Segment Open

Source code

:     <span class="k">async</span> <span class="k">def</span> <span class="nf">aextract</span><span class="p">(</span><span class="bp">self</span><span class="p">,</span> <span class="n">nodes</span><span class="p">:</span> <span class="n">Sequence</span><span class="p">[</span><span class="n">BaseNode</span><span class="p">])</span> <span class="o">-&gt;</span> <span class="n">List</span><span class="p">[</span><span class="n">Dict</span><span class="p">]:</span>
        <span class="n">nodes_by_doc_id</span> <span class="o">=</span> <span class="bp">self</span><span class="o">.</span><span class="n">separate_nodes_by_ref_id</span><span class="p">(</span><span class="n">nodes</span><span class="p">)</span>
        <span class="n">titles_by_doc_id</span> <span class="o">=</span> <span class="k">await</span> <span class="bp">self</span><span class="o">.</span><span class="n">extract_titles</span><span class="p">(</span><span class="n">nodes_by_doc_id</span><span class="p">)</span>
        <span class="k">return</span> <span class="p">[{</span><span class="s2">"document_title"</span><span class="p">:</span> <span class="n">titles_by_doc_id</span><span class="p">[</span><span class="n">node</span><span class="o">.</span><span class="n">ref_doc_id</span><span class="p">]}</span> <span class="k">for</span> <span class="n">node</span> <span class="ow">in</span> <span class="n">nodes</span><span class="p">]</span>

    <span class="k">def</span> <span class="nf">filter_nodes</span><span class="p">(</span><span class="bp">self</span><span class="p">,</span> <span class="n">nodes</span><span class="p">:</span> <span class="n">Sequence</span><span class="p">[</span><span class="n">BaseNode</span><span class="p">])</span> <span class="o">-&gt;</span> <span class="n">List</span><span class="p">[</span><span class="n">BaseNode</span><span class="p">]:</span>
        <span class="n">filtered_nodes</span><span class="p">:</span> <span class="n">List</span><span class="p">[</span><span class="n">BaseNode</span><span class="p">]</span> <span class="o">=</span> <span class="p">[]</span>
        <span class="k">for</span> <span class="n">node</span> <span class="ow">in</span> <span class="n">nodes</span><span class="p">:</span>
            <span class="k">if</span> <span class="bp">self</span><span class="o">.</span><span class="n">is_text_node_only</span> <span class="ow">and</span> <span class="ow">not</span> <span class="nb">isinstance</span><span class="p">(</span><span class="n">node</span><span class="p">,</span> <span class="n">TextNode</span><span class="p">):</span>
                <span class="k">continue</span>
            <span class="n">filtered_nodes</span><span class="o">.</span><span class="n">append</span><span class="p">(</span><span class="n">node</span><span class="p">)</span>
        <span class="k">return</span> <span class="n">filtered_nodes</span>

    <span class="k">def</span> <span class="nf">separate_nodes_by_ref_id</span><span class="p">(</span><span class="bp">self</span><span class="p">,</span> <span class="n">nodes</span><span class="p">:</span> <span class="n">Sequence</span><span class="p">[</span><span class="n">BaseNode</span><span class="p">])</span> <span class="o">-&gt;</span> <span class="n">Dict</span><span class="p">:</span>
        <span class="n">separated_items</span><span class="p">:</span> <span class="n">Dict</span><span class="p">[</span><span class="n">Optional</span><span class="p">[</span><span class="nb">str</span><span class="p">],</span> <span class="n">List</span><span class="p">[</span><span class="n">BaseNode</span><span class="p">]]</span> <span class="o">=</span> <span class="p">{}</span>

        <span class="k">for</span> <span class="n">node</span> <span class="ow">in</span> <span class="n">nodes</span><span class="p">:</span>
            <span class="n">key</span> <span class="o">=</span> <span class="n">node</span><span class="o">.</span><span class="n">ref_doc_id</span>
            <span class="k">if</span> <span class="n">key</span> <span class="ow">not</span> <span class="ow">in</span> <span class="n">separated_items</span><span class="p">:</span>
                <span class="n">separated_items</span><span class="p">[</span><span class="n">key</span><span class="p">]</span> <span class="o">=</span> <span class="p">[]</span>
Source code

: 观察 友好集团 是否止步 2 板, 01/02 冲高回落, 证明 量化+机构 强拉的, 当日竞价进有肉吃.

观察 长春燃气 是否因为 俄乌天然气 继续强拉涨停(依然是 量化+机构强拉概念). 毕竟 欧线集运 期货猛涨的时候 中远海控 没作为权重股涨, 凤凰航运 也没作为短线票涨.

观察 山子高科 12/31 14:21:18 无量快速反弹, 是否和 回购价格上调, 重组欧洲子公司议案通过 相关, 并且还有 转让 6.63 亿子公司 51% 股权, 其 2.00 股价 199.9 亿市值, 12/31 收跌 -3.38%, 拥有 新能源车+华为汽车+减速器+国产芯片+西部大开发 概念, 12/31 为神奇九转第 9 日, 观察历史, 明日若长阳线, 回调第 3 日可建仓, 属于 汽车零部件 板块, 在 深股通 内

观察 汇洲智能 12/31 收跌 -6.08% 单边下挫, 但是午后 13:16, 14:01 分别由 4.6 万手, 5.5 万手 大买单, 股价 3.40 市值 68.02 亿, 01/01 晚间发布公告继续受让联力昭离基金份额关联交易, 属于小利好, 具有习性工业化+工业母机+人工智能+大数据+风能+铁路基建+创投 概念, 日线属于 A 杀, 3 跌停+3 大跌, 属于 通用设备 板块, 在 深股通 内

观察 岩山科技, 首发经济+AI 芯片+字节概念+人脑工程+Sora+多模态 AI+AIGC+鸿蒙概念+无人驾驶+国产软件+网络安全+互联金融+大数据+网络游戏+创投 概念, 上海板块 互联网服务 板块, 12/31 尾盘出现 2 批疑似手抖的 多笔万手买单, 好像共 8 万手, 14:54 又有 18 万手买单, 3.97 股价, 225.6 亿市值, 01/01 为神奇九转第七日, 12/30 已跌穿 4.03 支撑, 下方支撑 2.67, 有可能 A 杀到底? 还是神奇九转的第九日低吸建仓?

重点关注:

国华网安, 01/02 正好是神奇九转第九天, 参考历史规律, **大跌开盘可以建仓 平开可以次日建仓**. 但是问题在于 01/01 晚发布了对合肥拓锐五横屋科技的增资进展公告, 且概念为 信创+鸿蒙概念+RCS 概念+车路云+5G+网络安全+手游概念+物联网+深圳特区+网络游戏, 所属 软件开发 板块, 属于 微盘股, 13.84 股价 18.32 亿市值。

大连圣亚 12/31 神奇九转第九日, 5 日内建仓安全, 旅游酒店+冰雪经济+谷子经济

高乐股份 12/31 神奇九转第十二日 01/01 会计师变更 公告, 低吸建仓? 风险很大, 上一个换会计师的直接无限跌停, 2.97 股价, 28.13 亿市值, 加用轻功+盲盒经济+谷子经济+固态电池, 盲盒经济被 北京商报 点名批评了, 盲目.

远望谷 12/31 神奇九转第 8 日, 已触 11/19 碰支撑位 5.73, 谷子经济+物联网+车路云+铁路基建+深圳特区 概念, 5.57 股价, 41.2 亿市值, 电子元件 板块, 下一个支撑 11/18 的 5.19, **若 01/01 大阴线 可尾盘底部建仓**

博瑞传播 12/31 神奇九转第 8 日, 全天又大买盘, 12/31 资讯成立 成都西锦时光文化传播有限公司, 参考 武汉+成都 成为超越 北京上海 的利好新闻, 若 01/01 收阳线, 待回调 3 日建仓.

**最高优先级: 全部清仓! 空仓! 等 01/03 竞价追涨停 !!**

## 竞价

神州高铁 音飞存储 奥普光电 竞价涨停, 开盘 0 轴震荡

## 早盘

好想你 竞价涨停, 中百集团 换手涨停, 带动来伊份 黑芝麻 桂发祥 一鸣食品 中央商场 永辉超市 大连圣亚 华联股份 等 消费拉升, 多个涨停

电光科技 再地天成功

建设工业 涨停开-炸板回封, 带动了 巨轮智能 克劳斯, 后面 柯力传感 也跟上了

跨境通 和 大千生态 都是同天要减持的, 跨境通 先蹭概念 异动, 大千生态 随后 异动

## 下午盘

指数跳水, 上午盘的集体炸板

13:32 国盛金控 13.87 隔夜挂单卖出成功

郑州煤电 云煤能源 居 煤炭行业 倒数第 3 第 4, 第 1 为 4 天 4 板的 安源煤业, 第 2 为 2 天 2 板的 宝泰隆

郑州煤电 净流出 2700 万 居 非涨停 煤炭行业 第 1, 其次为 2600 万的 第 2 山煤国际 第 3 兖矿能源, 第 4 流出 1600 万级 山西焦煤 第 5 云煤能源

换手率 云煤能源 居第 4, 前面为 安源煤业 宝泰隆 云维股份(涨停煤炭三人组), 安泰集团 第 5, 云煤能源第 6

Segment Closed

* **Exercise details**
Retype, without any change, the lines in the records that begin with the line containing "量化+机构 强拉的, 当日竞价进有肉吃." and continue through the line containing "观察 汇洲智能 12/31", including both of those lines.

* **Solution to this task**
: 观察 友好集团 是否止步 2 板, 01/02 冲高回落, 证明 量化+机构 强拉的, 当日竞价进有肉吃.

观察 长春燃气 是否因为 俄乌天然气 继续强拉涨停(依然是 量化+机构强拉概念). 毕竟 欧线集运 期货猛涨的时候 中远海控 没作为权重股涨, 凤凰航运 也没作为短线票涨.

观察 山子高科 12/31 14:21:18 无量快速反弹, 是否和 回购价格上调, 重组欧洲子公司议案通过 相关, 并且还有 转让 6.63 亿子公司 51% 股权, 其 2.00 股价 199.9 亿市值, 12/31 收跌 -3.38%, 拥有 新能源车+华为汽车+减速器+国产芯片+西部大开发 概念, 12/31 为神奇九转第 9 日, 观察历史, 明日若长阳线, 回调第 3 日可建仓, 属于 汽车零部件 板块, 在 深股通 内

观察 汇洲智能 12/31 收跌 -6.08% 单边下挫, 但是午后 13:16, 14:01 分别由 4.6 万手, 5.5 万手 大买单, 股价 3.40 市值 68.02 亿, 01/01 晚间发布公告继续受让联力昭离基金份额关联交易, 属于小利好, 具有习性工业化+工业母机+人工智能+大数据+风能+铁路基建+创投 概念, 日线属于 A 杀, 3 跌停+3 大跌, 属于 通用设备 板块, 在 深股通 内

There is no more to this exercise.